_Exercise description_
For the records below, print the lines from the line with "département Haute-Marne." through the line with "Installation zu optimieren." exactly as written; include both end lines and exclude the rest.

(Data entries)
%%
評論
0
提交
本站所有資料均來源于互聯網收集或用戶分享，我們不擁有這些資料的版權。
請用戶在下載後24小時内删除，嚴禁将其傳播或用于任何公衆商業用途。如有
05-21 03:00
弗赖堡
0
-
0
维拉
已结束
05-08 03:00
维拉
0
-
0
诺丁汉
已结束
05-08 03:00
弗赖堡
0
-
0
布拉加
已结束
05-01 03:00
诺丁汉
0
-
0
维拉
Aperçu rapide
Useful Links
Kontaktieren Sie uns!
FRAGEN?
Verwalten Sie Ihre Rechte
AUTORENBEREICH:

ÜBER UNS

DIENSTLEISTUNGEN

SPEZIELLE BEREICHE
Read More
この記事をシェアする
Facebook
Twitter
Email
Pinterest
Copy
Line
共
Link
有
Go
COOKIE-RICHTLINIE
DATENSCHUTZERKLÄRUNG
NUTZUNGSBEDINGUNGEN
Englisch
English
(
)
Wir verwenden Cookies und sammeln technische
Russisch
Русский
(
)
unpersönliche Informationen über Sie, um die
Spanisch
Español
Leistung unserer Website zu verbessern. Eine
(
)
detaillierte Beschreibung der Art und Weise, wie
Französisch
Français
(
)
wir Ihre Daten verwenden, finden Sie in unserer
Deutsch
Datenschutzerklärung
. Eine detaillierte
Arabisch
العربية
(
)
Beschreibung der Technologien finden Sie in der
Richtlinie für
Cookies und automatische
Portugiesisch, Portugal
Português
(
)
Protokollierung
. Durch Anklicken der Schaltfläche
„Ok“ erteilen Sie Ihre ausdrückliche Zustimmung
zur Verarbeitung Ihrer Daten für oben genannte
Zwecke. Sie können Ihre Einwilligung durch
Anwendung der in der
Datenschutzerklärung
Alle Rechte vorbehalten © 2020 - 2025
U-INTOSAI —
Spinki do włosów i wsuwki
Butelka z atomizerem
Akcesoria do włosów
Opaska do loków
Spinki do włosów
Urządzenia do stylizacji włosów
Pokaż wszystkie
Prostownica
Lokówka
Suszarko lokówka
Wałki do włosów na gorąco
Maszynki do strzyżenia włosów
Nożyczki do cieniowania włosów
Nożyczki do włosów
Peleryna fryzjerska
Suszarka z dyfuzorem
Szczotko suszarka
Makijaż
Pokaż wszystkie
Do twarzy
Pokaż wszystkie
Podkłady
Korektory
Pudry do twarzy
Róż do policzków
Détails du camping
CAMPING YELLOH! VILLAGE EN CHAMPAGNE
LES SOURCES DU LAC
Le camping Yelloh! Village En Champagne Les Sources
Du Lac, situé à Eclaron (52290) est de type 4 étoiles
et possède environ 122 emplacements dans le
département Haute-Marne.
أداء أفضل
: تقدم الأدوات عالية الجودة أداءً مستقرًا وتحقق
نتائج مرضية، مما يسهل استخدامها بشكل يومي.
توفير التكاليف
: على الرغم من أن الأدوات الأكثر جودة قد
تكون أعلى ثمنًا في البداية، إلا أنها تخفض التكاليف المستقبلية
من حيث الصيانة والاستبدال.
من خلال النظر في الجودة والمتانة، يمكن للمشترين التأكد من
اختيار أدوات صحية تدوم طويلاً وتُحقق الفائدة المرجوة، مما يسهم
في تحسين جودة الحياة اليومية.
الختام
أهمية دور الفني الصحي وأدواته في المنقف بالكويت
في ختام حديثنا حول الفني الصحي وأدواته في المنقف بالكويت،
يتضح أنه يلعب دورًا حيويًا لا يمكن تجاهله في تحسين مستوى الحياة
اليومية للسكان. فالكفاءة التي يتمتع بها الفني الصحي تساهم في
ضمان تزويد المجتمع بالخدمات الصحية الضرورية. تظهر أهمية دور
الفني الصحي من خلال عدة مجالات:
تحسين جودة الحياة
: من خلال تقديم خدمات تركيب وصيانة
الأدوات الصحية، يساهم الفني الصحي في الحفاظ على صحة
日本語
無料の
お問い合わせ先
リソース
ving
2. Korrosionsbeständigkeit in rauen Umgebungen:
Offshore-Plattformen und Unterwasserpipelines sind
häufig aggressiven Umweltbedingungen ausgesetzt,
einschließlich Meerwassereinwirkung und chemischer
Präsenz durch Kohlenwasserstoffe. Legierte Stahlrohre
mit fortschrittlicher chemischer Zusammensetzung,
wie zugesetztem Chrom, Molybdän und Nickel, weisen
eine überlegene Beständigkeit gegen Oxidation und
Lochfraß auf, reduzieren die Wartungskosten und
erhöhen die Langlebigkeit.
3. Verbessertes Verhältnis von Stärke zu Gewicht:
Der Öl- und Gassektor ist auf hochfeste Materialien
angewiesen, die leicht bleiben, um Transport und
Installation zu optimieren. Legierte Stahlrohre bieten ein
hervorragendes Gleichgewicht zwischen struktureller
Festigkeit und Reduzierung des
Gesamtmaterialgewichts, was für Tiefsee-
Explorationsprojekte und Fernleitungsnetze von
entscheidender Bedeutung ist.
%%
%%
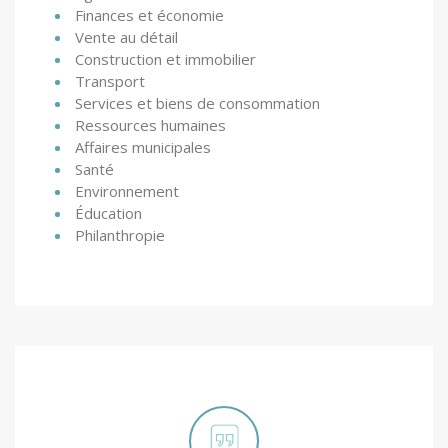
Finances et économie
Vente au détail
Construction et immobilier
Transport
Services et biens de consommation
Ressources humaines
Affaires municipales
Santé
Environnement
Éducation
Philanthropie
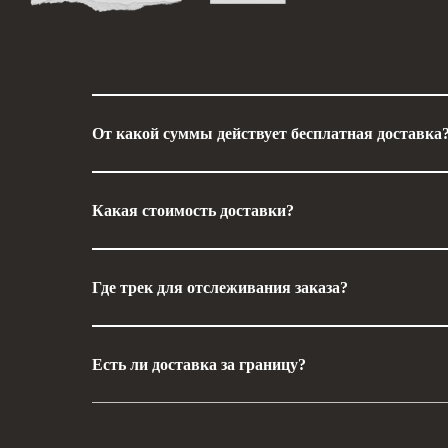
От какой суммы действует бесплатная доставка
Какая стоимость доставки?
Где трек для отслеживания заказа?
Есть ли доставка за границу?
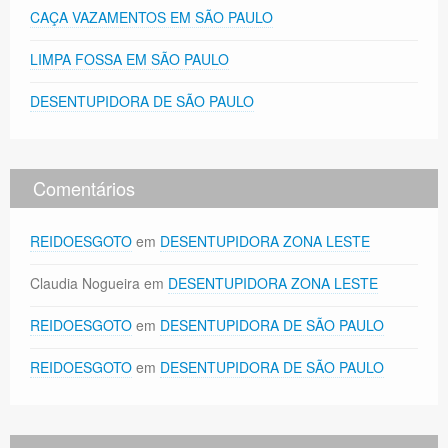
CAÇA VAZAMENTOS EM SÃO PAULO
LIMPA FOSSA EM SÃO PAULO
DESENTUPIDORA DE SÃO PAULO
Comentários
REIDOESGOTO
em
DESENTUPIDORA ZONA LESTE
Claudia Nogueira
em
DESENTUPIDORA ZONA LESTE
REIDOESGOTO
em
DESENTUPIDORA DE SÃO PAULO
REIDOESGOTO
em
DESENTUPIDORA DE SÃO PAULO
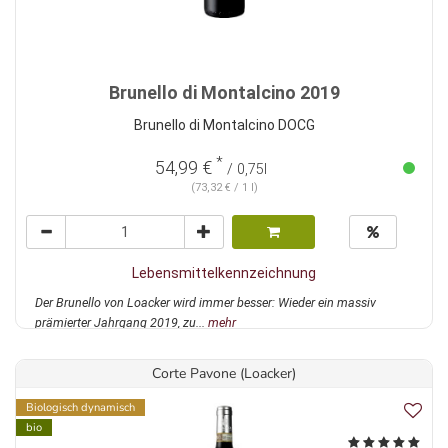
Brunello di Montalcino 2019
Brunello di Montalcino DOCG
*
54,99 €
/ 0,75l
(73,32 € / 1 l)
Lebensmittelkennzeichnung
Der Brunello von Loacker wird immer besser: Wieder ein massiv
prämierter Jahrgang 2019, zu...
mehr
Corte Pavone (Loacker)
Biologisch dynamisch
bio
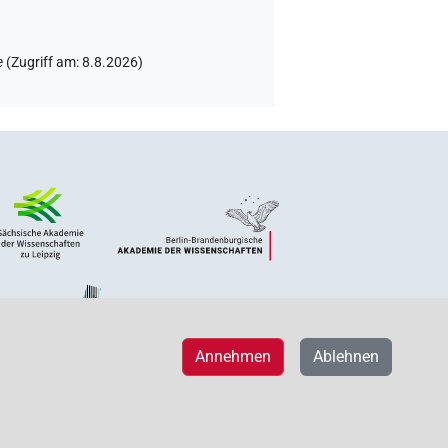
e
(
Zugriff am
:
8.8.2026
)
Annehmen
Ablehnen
%%
_Exercise output_
département Haute-Marne.
أداء أفضل
: تقدم الأدوات عالية الجودة أداءً مستقرًا وتحقق
نتائج مرضية، مما يسهل استخدامها بشكل يومي.
توفير التكاليف
: على الرغم من أن الأدوات الأكثر جودة قد
تكون أعلى ثمنًا في البداية، إلا أنها تخفض التكاليف المستقبلية
من حيث الصيانة والاستبدال.
من خلال النظر في الجودة والمتانة، يمكن للمشترين التأكد من
اختيار أدوات صحية تدوم طويلاً وتُحقق الفائدة المرجوة، مما يسهم
في تحسين جودة الحياة اليومية.
الختام
أهمية دور الفني الصحي وأدواته في المنقف بالكويت
في ختام حديثنا حول الفني الصحي وأدواته في المنقف بالكويت،
يتضح أنه يلعب دورًا حيويًا لا يمكن تجاهله في تحسين مستوى الحياة
اليومية للسكان. فالكفاءة التي يتمتع بها الفني الصحي تساهم في
ضمان تزويد المجتمع بالخدمات الصحية الضرورية. تظهر أهمية دور
الفني الصحي من خلال عدة مجالات:
تحسين جودة الحياة
: من خلال تقديم خدمات تركيب وصيانة
الأدوات الصحية، يساهم الفني الصحي في الحفاظ على صحة
日本語
無料の
お問い合わせ先
リソース
ving
2. Korrosionsbeständigkeit in rauen Umgebungen:
Offshore-Plattformen und Unterwasserpipelines sind
häufig aggressiven Umweltbedingungen ausgesetzt,
einschließlich Meerwassereinwirkung und chemischer
Präsenz durch Kohlenwasserstoffe. Legierte Stahlrohre
mit fortschrittlicher chemischer Zusammensetzung,
wie zugesetztem Chrom, Molybdän und Nickel, weisen
eine überlegene Beständigkeit gegen Oxidation und
Lochfraß auf, reduzieren die Wartungskosten und
erhöhen die Langlebigkeit.
3. Verbessertes Verhältnis von Stärke zu Gewicht:
Der Öl- und Gassektor ist auf hochfeste Materialien
angewiesen, die leicht bleiben, um Transport und
Installation zu optimieren. Legierte Stahlrohre bieten ein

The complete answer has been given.